> _Data to process_

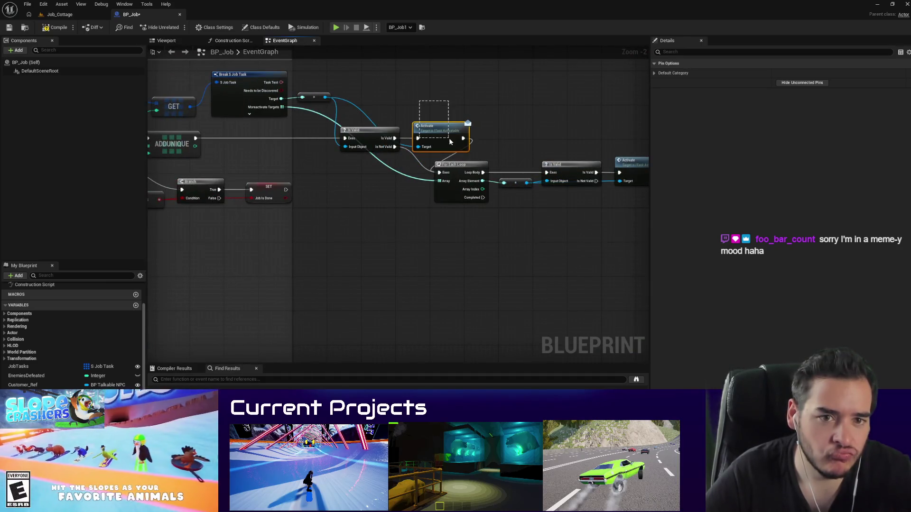
drag(447, 143, 363, 116)
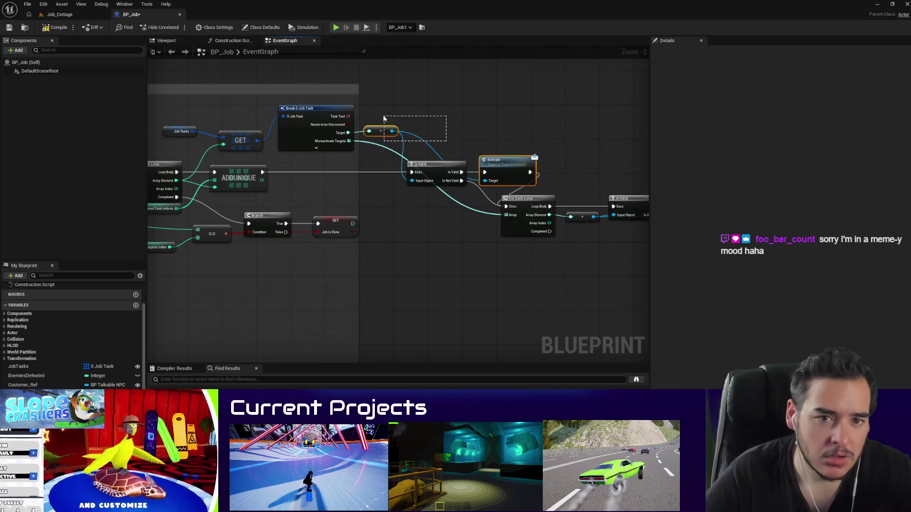
mouse_move(539, 264)
mouse_down()
mouse_move(224, 157)
mouse_move(529, 144)
mouse_up()
click(468, 137)
scroll(459, 172, down, 2)
scroll(516, 209, down, 4)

> _Work order_
Find the lines above with the word "scroll". Copy them out.

> _Reply to the task_
scroll(459, 172, down, 2)
scroll(516, 209, down, 4)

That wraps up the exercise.